::: Text passage :::

According to recent research conducted by the National Bureau of Economic Research, the average cost to file for Chapter 7 bankruptcy protection, the most common form of consumer bankruptcy, has hit $1,500 nationally. That figure prices many struggling to find debt relief out of using Bankruptcy as an option for getting rid of debt. . This year it is estimated that anywhere between 200,000 and one million consumers who would have otherwise filed will be unable to afford to file.
The 2005 Bankruptcy Abuse Prevention and Consumer Protection Act
The BAPCPA act was put in place in an effort to decrease bankruptcy filings by placing road blocks in the way of consumers looking to get rid of their debt in one fell swoop. This left those with low incomes unable to afford to file and pay for all of the bankruptcy associated costs reported by the American Bankruptcy Institute which include:
- The $300 court filing fee
- Debtor education course / mandatory pre-bankruptcy credit counseling (about$85)
- Attorney fees
Fight the Fees
If bankruptcy is the only way out for you, and you can’t afford to file; there are several things you can try to reduce the associated costs:
- Filing fee waiver. If your income is less than 150% of poverty guidelines, you can apply for a fee waiver in Chapter 7.
- Seek pro bono help. Keep in mind, your income must be below the poverty guidelines–$1,862 a month if you are single and below $3,842 for a family of four, to be eligible. If you earn too much, you’re out of luck.

::: Recorded data :::

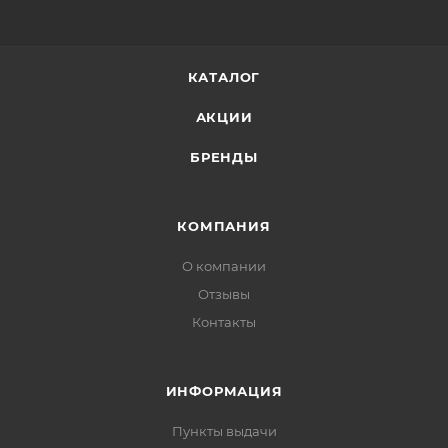
КАТАЛОГ
АКЦИИ
БРЕНДЫ
КОМПАНИЯ
О компании
Отзывы
Контакты
ИНФОРМАЦИЯ
Пункты выдачи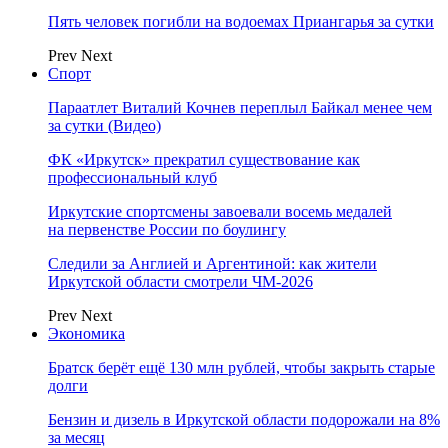
Пять человек погибли на водоемах Приангарья за сутки
Prev
Next
Спорт
Параатлет Виталий Кочнев переплыл Байкал менее чем
за сутки (Видео)
ФК «Иркутск» прекратил существование как
профессиональный клуб
Иркутские спортсмены завоевали восемь медалей
на первенстве России по боулингу
Следили за Англией и Аргентиной: как жители
Иркутской области смотрели ЧМ-2026
Prev
Next
Экономика
Братск берёт ещё 130 млн рублей, чтобы закрыть старые
долги
Бензин и дизель в Иркутской области подорожали на 8%
за месяц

:::

# Task brief
Reproduce the text on Chapter 7 bankruptcy filing costs in full, word for word.

# Result for this task
According to recent research conducted by the National Bureau of Economic Research, the average cost to file for Chapter 7 bankruptcy protection, the most common form of consumer bankruptcy, has hit $1,500 nationally. That figure prices many struggling to find debt relief out of using Bankruptcy as an option for getting rid of debt. . This year it is estimated that anywhere between 200,000 and one million consumers who would have otherwise filed will be unable to afford to file.
The 2005 Bankruptcy Abuse Prevention and Consumer Protection Act
The BAPCPA act was put in place in an effort to decrease bankruptcy filings by placing road blocks in the way of consumers looking to get rid of their debt in one fell swoop. This left those with low incomes unable to afford to file and pay for all of the bankruptcy associated costs reported by the American Bankruptcy Institute which include:
- The $300 court filing fee
- Debtor education course / mandatory pre-bankruptcy credit counseling (about$85)
- Attorney fees
Fight the Fees
If bankruptcy is the only way out for you, and you can’t afford to file; there are several things you can try to reduce the associated costs:
- Filing fee waiver. If your income is less than 150% of poverty guidelines, you can apply for a fee waiver in Chapter 7.
- Seek pro bono help. Keep in mind, your income must be below the poverty guidelines–$1,862 a month if you are single and below $3,842 for a family of four, to be eligible. If you earn too much, you’re out of luck.